The last section of the book, “The Stain of Place,” seemed the “loosest” of the three sections. I found myself yearning, throughout, for past places. As a child, I lived over half of my life overseas. I’ve seen a lot of the world, not as a tourist, but as a person living in foreign lands. And, as a curious child, I found myself often in those oddball nooks and crannies that are never seen by the casual tourist – back-alleys, abandoned lots, unkempt ruins, wastewater gullies, abandoned factories, and half-finished construction zones. I had a knack for finding that sort of place as a kid. I never went to the Tower of London or Madame Tussauds when I lived north of London, but I watched bums roll each other in dirty alleys near Carnaby Street (now, sadly, gentrified) and was propositioned by hookers off urine-drenched back doors in Soho.

So reading Fisher’s essay on Laura Oldfield Ford’s Savage Messiah, with its references to liminal spaces, was highly intriguing to me. And while the essay “Nomadalgia: The Junior Boys’ So This is Goodbye” took fully 2/3rds of the essay to get started, the last 1/3, about the nostalgia felt specifically by frequent travelers, was relatable.

I really liked how the essay "Grey Area: Chris Petit's Content" celebrates the banal in the English landscape. I love the beauty of the Cotswolds, but there is some blase beauty in the flats of East Anglia (I lived on the western edge of this area when I lived in England). I am reminded of the wonderful collection Est: Collected Reports from East Anglia, and that is a thoroughly good thing.

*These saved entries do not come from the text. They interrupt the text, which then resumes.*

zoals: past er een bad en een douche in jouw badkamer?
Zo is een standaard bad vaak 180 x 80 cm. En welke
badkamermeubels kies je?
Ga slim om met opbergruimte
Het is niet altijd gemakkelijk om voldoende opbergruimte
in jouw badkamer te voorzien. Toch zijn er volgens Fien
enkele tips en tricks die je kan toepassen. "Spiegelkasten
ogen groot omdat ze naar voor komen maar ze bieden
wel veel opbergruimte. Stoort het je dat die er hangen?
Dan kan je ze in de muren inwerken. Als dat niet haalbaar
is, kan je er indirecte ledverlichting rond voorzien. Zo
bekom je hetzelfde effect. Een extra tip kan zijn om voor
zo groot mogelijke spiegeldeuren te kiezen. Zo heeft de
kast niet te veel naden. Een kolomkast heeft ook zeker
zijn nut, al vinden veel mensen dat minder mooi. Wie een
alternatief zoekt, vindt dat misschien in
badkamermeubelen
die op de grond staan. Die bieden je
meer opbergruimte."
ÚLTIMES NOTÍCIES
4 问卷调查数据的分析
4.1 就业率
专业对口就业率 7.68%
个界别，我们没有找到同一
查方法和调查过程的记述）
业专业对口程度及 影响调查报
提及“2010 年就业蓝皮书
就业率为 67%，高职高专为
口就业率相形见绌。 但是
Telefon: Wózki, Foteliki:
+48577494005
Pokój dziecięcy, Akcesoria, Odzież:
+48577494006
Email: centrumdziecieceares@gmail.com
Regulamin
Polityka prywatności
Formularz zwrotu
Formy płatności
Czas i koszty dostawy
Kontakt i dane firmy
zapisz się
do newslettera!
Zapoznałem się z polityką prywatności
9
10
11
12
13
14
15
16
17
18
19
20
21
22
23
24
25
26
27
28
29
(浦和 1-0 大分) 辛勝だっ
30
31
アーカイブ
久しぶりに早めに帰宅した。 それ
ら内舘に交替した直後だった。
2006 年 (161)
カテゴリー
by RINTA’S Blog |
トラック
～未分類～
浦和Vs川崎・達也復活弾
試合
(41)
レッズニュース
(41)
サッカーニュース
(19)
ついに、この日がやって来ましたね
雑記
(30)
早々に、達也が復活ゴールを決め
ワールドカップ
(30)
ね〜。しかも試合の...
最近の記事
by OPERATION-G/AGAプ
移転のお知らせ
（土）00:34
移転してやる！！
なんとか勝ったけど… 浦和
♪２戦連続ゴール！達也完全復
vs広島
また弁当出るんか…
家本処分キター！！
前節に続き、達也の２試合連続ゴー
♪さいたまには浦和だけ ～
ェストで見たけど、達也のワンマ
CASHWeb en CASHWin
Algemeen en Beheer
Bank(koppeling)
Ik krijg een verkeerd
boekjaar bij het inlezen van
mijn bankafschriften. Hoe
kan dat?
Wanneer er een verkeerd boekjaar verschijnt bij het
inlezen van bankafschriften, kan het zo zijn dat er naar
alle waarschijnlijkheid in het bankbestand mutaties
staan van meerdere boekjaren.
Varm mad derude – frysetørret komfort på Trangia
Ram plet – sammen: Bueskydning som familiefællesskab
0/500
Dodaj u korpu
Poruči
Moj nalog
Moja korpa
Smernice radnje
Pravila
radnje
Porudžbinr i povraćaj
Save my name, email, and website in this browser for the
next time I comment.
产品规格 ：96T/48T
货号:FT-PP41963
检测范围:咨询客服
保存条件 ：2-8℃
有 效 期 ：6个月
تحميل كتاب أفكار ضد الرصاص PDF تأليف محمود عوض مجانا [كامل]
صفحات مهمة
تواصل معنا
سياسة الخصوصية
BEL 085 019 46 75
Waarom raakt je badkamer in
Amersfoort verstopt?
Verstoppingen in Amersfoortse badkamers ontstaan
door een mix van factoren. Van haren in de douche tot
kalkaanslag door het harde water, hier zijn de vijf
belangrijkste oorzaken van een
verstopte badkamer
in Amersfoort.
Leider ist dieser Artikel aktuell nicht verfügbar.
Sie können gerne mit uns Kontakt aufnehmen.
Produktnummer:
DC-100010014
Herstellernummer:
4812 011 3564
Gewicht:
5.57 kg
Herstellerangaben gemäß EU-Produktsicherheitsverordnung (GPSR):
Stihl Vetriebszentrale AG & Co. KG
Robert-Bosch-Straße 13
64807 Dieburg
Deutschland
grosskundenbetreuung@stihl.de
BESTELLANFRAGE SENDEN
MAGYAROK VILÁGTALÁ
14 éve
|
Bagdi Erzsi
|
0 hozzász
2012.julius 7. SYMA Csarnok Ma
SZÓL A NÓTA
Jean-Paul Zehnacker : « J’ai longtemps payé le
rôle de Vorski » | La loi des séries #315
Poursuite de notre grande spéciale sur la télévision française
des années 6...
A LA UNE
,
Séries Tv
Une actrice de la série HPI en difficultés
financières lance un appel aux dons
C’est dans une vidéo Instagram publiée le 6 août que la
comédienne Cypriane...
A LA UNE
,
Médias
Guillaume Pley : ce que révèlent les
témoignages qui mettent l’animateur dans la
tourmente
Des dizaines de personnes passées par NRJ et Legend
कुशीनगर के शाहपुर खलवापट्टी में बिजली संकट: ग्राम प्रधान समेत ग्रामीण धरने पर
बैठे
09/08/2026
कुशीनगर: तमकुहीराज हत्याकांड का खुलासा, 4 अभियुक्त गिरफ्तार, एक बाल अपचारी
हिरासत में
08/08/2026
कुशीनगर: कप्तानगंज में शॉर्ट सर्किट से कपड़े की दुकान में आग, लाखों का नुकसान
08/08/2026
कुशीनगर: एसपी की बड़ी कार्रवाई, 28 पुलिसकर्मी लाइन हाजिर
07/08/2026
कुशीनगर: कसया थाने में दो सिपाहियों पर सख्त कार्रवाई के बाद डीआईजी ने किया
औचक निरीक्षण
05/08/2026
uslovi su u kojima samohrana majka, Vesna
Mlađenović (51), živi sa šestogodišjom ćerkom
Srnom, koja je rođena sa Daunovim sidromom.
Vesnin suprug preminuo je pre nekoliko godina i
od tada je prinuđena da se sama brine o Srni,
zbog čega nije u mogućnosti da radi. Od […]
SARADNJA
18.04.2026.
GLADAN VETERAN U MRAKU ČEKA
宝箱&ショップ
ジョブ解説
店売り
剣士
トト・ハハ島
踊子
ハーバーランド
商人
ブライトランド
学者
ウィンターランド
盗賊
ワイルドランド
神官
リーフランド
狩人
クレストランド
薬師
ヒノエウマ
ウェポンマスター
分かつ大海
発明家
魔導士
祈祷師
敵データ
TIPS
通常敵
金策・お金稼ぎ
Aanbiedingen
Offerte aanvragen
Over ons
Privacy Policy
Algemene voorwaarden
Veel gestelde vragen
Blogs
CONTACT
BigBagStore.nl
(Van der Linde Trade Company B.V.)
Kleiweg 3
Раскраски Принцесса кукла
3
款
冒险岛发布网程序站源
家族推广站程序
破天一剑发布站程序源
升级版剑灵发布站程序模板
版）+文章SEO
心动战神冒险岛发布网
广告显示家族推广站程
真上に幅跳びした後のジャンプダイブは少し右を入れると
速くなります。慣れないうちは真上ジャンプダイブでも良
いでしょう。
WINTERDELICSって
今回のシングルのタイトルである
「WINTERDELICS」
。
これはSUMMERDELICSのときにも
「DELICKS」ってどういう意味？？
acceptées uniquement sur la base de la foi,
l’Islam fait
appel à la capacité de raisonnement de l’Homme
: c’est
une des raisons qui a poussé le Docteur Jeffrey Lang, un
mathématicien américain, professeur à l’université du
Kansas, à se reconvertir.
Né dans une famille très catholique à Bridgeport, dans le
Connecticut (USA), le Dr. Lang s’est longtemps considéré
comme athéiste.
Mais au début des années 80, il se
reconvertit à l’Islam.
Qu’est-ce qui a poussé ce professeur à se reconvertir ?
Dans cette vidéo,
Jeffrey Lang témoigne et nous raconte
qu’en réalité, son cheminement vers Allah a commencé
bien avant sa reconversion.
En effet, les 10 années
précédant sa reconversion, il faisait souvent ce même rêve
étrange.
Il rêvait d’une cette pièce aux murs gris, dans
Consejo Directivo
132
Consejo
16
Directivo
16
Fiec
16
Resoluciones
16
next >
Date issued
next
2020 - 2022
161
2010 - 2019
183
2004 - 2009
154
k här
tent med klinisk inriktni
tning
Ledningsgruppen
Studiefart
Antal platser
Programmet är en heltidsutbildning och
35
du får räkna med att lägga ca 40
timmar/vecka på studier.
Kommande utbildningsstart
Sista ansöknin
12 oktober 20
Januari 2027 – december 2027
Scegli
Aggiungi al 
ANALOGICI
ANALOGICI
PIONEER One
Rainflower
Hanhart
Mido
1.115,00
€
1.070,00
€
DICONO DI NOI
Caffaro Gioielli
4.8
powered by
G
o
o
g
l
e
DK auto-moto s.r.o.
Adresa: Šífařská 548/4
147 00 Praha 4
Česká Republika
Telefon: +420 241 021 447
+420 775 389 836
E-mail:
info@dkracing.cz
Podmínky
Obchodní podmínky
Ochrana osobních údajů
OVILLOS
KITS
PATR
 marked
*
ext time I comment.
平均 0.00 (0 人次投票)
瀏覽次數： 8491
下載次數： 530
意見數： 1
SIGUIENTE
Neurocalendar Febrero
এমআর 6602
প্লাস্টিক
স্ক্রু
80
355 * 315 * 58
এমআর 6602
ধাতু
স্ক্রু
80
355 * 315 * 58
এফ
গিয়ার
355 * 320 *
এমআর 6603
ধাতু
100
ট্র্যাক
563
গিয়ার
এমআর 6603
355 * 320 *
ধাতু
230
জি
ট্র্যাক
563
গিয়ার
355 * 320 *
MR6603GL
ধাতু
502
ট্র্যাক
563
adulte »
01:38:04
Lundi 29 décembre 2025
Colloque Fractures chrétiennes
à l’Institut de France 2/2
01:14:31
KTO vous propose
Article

Speaking of books about place, I have The Rings of Saturn on my bookshelf, waiting to be read when my yearning to get back to England will inevitably crash into my inability to get back there. I worry that Fisher's self-avowed skepticism of Sebald's work might subconsciously cause me to put my guard up, rather than taking in the book as it is. This is the danger of reading critical essays, I suppose.

In a change of p(l)ace, Fisher, in "The Lost Consciousness: Christopher Nolan's Inception" points out what the movie Inception might have been. I found it interesting that one of Nolan's main themes is "the lies that we tell ourselves to stay happy". After just watching The Cabinet of Dr. Caligari, I am really struck by this theme and its utility as a way to critique film, literature, and art. But, honestly, what’s this essay doing in a section about place?

At first, I was a bit taken aback by Fisher's assessment of Inception as a fairly banal film, but after watching him break it down and thinking about it myself, I'm convinced that he's right. The film could have been so much more . . . dreamlike, but it wasn't. It's like a "Starbucks" idea of dream, more shoot-em-up than oneiric and, therefore, quite disappointing when analyzed closely.

I can’t end this essay without mentioning the elephant in the room: Mark Fisher’s suicide in 2017. There are threads of depression throughout the work – it’s right there in the subtitle. One can see hints, perhaps warning signs, that Fisher’s depression was intractable. But the final essay, while openly acknowledging the damage done by privatization, the abandonment of public assistance, etc., is, in the end, downright hopeful. I never thought I'd say this, but Fisher's “”Tremors of an Imperceptible Future” is far too optimistic in its hope that the 2008 financial crisis might have turned our attitudes toward capital and climate change around. Not. A. Chance. I wonder if the loss of this hope was part of what drove him to suicide. It has to be more complicated than that, but I wonder if it was a contributing factor. We will never know.